→ TASK DETAILS
Leave every picture out and write out the records below exactly.

→ SUPPLIED INFORMATION
────────────────
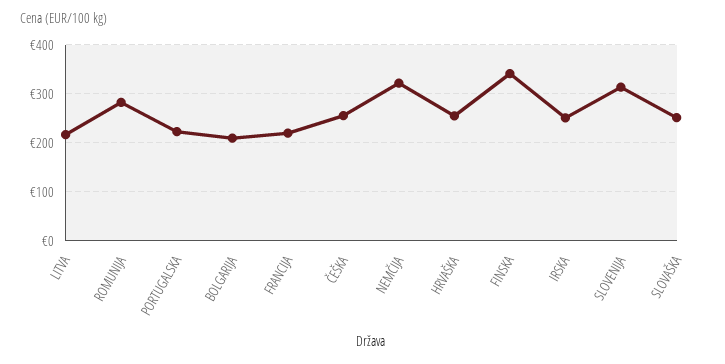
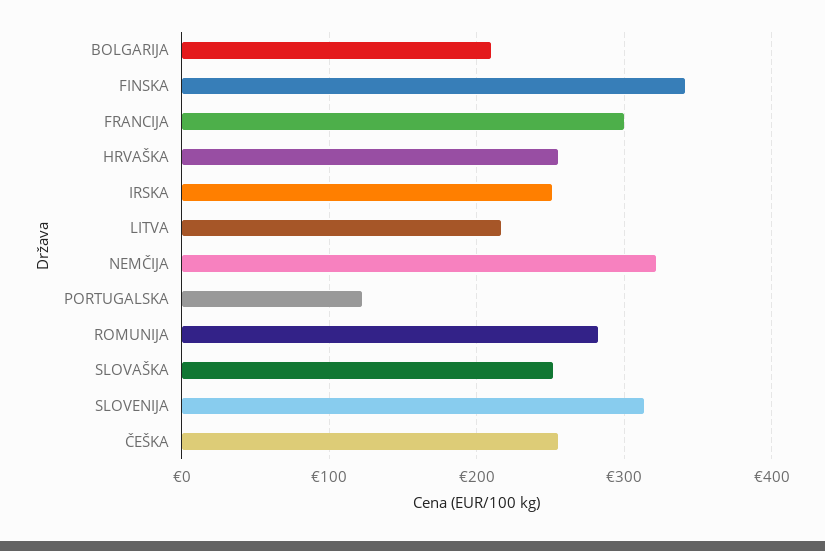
PORTUGALSKA: 220 -> 120
FRANCIJA: 220 -> 300

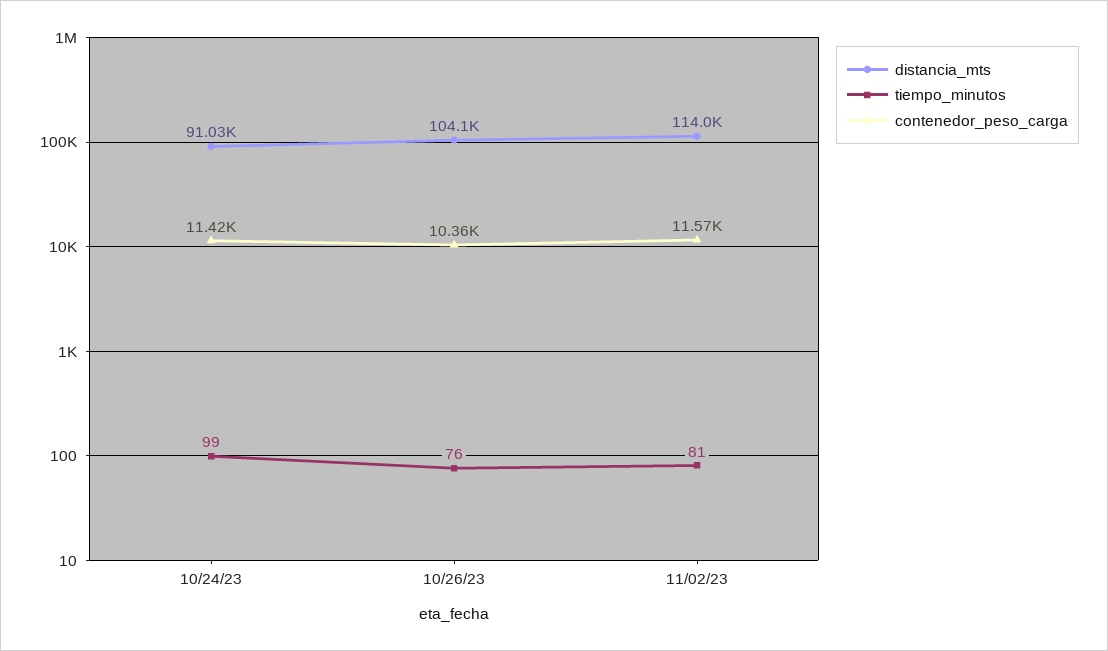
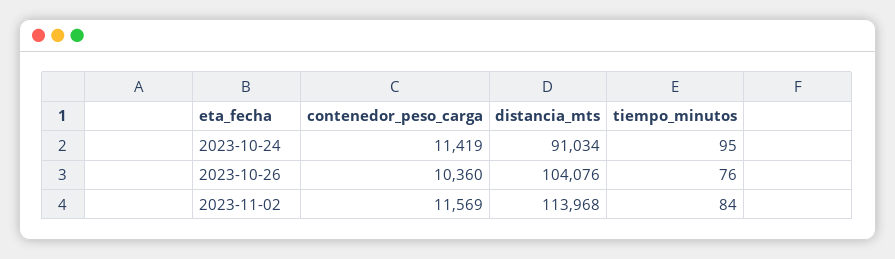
tiempo_minutos, 10/24/23: 99 -> 95
tiempo_minutos, 11/02/23: 81 -> 84

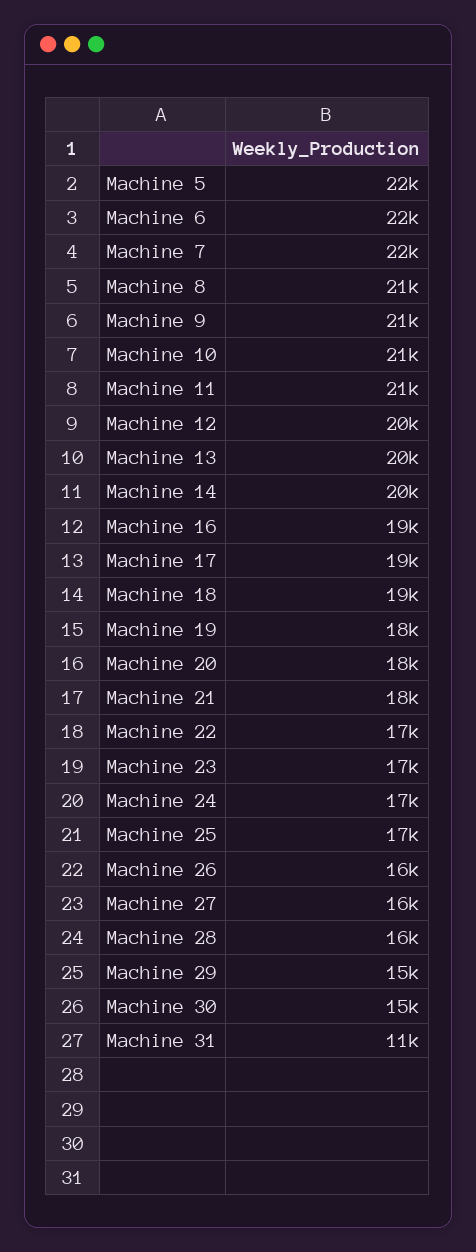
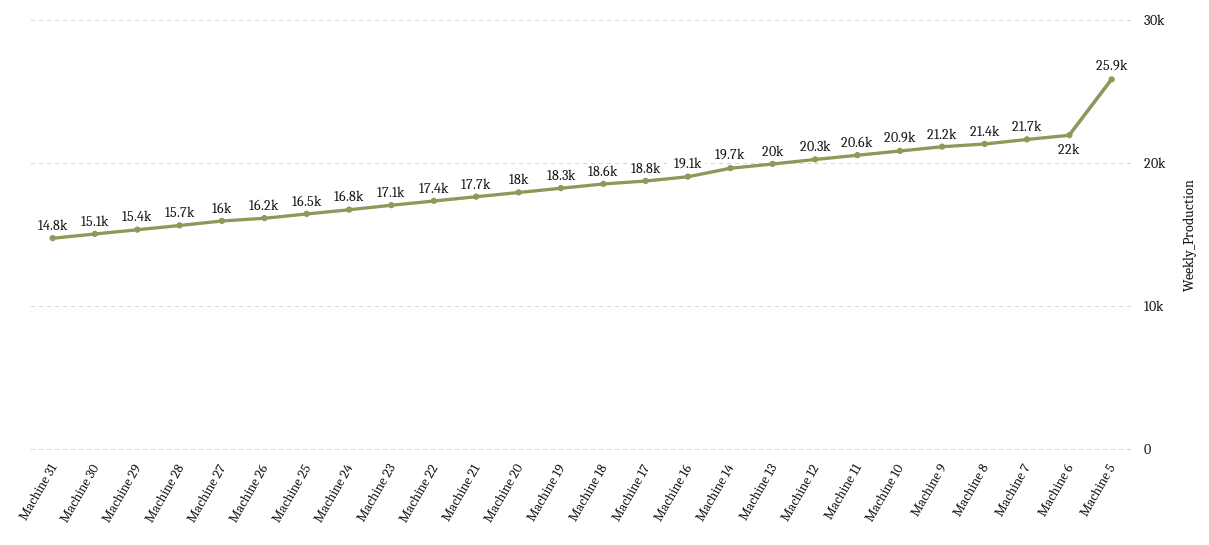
Machine 5: 22000 -> 25900
Machine 31: 11000 -> 14800

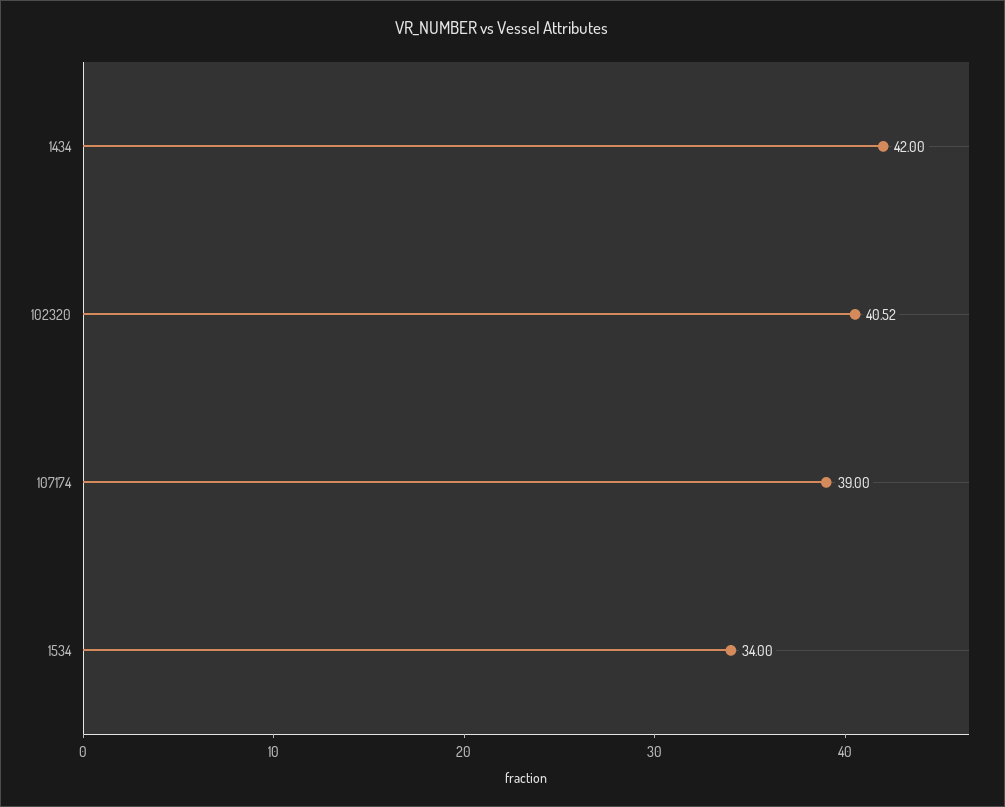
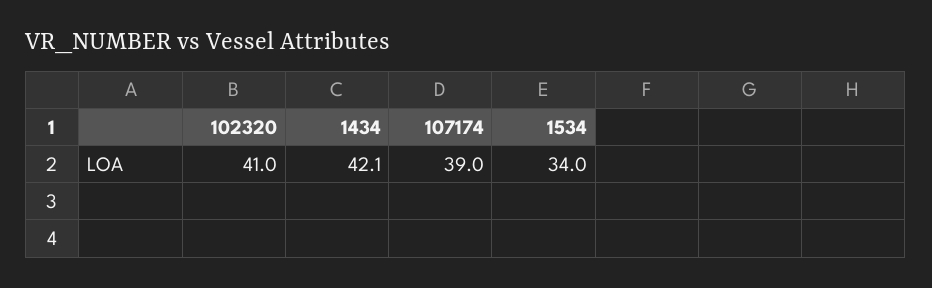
1434: 42 -> 42.1
102320: 40.52 -> 41

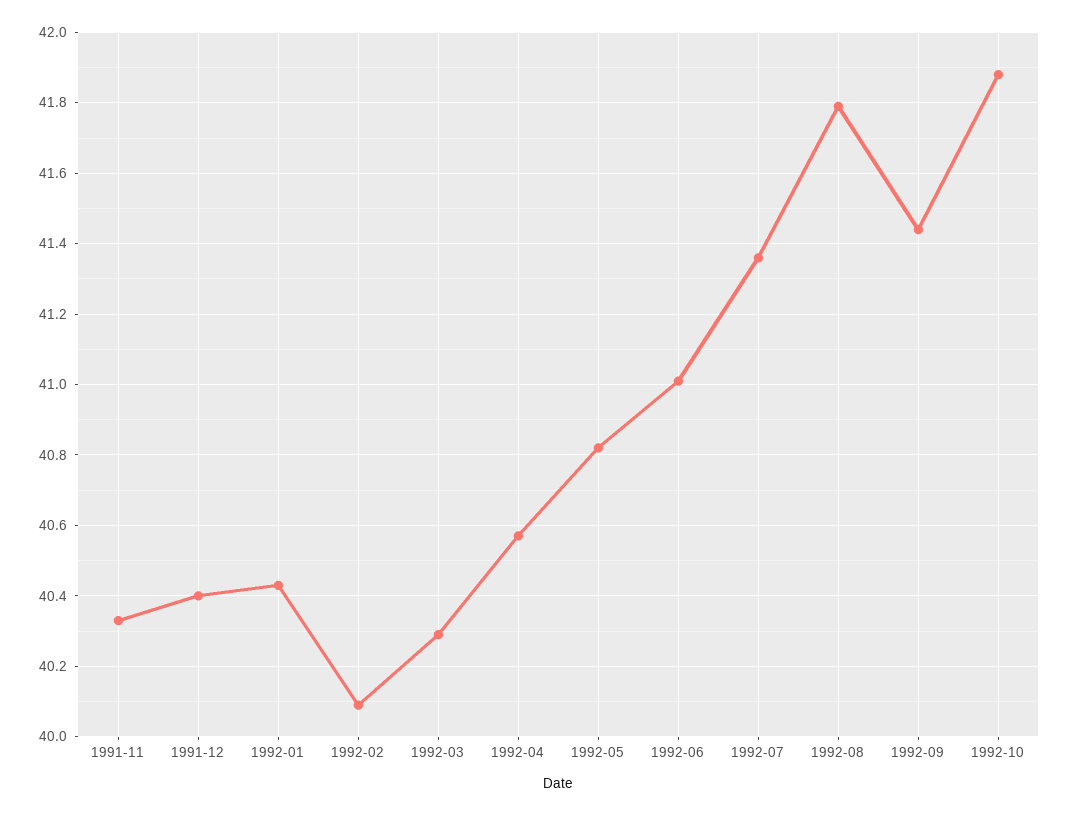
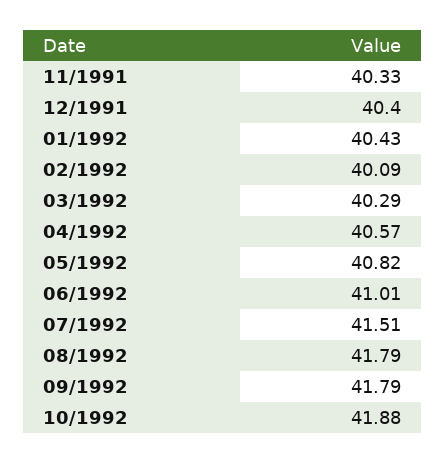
1992-07: 41.35 -> 41.51
1992-09: 41.45 -> 41.79

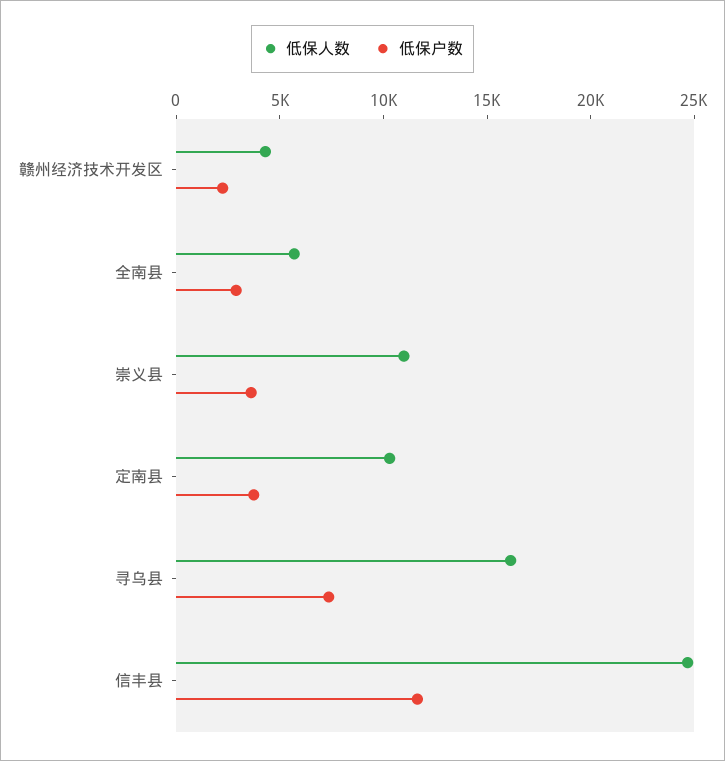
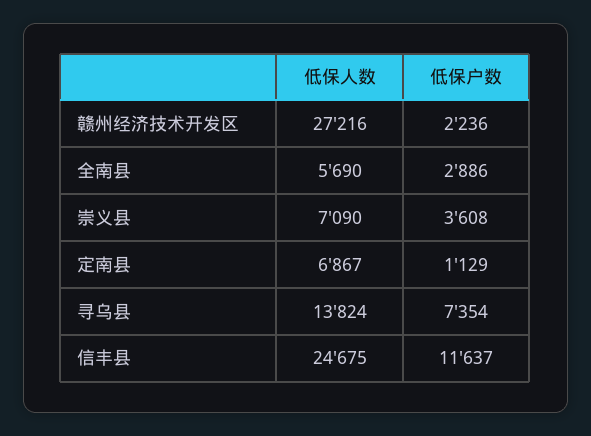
低保人数, 赣州经济技术开发区: 4000 -> 27216
低保人数, 崇义县: 11000 -> 7090
低保人数, 定南县: 10000 -> 6867
低保户数, 定南县: 4000 -> 1129
低保人数, 寻乌县: 16000 -> 13824

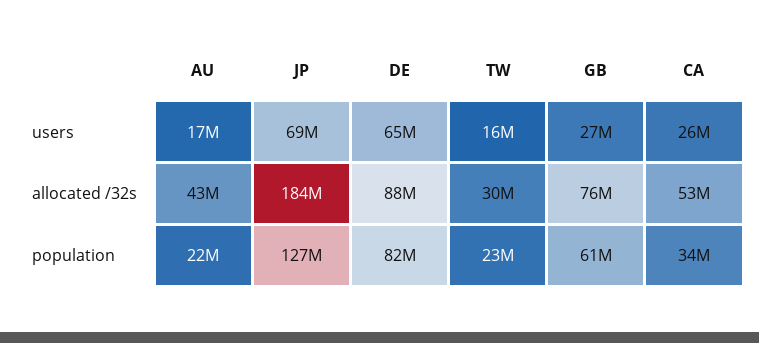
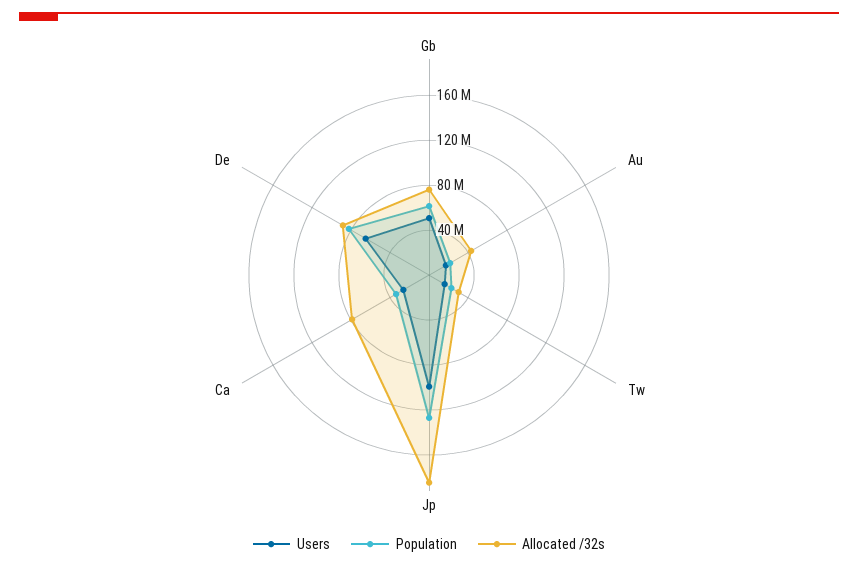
users, JP: 69000000 -> 100000000
users, GB: 27000000 -> 50000000
allocated /32s, CA: 53000000 -> 80000000

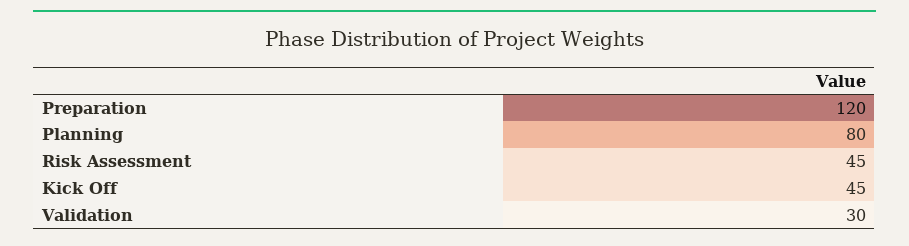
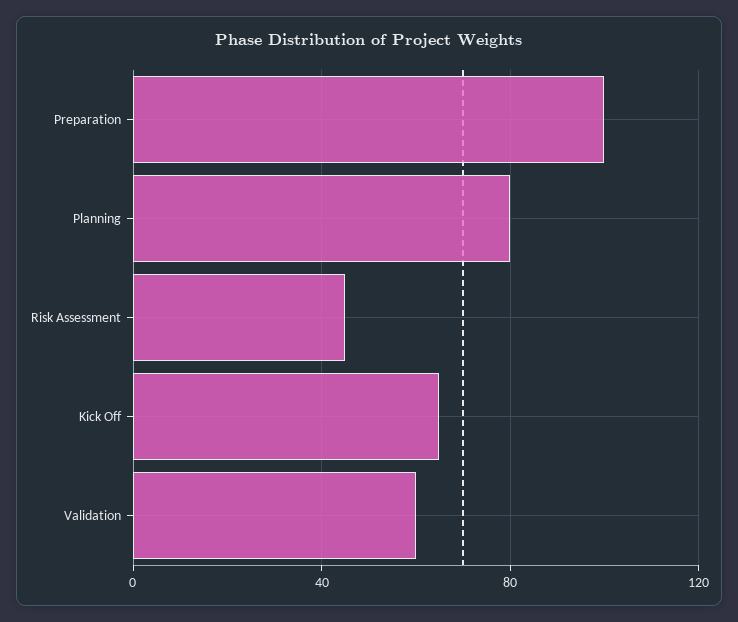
Preparation: 120 -> 100
Kick Off: 45 -> 65
Validation: 30 -> 60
────────────────
→ COMPLETED EXERCISE
PORTUGALSKA: 220 -> 120
FRANCIJA: 220 -> 300

tiempo_minutos, 10/24/23: 99 -> 95
tiempo_minutos, 11/02/23: 81 -> 84

Machine 5: 22000 -> 25900
Machine 31: 11000 -> 14800

1434: 42 -> 42.1
102320: 40.52 -> 41

1992-07: 41.35 -> 41.51
1992-09: 41.45 -> 41.79

低保人数, 赣州经济技术开发区: 4000 -> 27216
低保人数, 崇义县: 11000 -> 7090
低保人数, 定南县: 10000 -> 6867
低保户数, 定南县: 4000 -> 1129
低保人数, 寻乌县: 16000 -> 13824

users, JP: 69000000 -> 100000000
users, GB: 27000000 -> 50000000
allocated /32s, CA: 53000000 -> 80000000

Preparation: 120 -> 100
Kick Off: 45 -> 65
Validation: 30 -> 60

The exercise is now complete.